Compare and contrast the risks that were identified by the different group members. What were the different categories of these risks (PESTLE?); how technical or subject matter specific were the risks;
how many different risks were there? Most of you probably have neither any technical expertise nor
subject specific knowledge; so how many of the actual risks would you have expected to identify.
However, maybe as nonspecialists you saw different risks from the experts? Do you think risk personality plays a part in risk identification?

4. Likelihood and Impacts (15%):

Compare and contrast the likelihoods and impact factors. Most of these values are based on subjective estimates. How reliable is this as a measure how good are we are predicting likelihoods etc. Are there some things that we are better predicting than others? Again, what background skills and knowledge does someone need to do this well?

5. Conclusions and Recommendations (30%)

Develop a critical evaluation of the process of the risk assessment. You should start by reflecting on the purpose and expected benefits of a risk assessment. What are the final outcomes of the whole exercise? i.e. how do we judge whether a risk assessment has been beneficial or not?

How critical is it to identify all the risks associated with a particular case study? How critical is it to correctly estimate their likelihoods and impact factors? Compiling the risk register is only part of the risk management process. How does the content of the risk register determine how the risks are actually managed? By comparing theory to practice, discuss the effectiveness of risk management within your given case study.
Provide suggestions and recommendations on how the risk assessment process should be conducted; what lessons can be learned from your research?

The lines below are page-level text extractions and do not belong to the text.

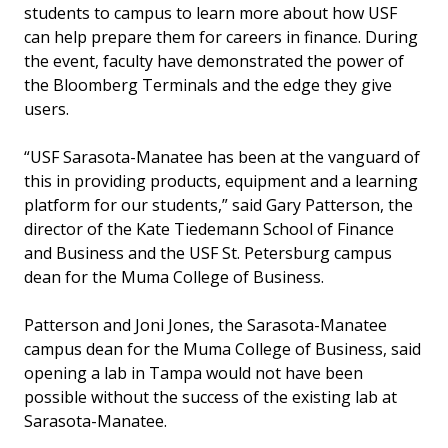
students to campus to learn more about how USF
can help prepare them for careers in finance. During
the event, faculty have demonstrated the power of
the Bloomberg Terminals and the edge they give
users.
“USF Sarasota-Manatee has been at the vanguard of
this in providing products, equipment and a learning
platform for our students,” said Gary Patterson, the
director of the Kate Tiedemann School of Finance
and Business and the USF St. Petersburg campus
dean for the Muma College of Business.
Patterson and Joni Jones, the Sarasota-Manatee
campus dean for the Muma College of Business, said
opening a lab in Tampa would not have been
possible without the success of the existing lab at
Sarasota-Manatee.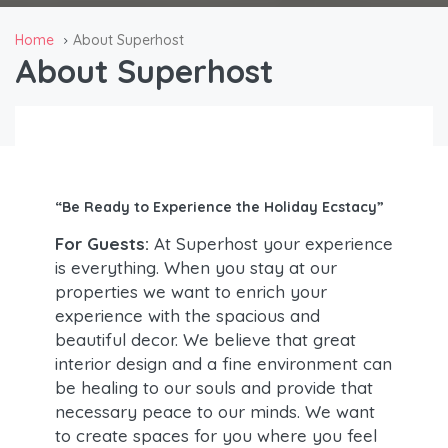
Home
About Superhost
About Superhost
“Be Ready to Experience the Holiday Ecstacy”
For Guests:
At Superhost your experience
is everything. When you stay at our
properties we want to enrich your
experience with the spacious and
beautiful decor. We believe that great
interior design and a fine environment can
be healing to our souls and provide that
necessary peace to our minds. We want
to create spaces for you where you feel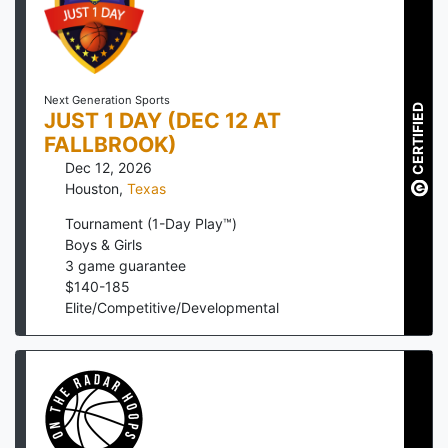
Next Generation Sports
CERTIFIED
JUST 1 DAY (DEC 12 AT
FALLBROOK)
Dec 12, 2026
Houston
,
Texas
Tournament (1-Day Play™)
Boys & Girls
3
game guarantee
$
140
-
185
Elite/Competitive/Developmental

Are all risk assessments the same or are there significant differences depending on the application? Who should be involved and what particular skills and knowledge do they need? Should any measures be put in place to deal with the effects of different risk personalities or group culture? These recommendations can be derived from both your background reading and your own research.

Presentation and Quality of Writing (10%)
The report should be structured appropriately and written in a formal style, free from any spelling or grammatical errors. Please thoroughly proofread your work before submission. The report must be written in your own words, with the exception of any quotes which must be clearly indicated using double quotation marks. The use of any appropriate illustrations such as graphs or diagrams is welcomed but these should be labelled appropriately. Any detailed analysis of your results would best be summarised in the body of the report with lists of figures attached as an appendix.
For this exercise, you do not need to do a great deal of background reading and research. However, you should get into the habit of referencing your work correctly. So, whatever the source (books, industry/trade papers, Government white papers, journal articles), you are required to reference the source of all information found, using the Harvard style of referencing and provide a full reference list at the end.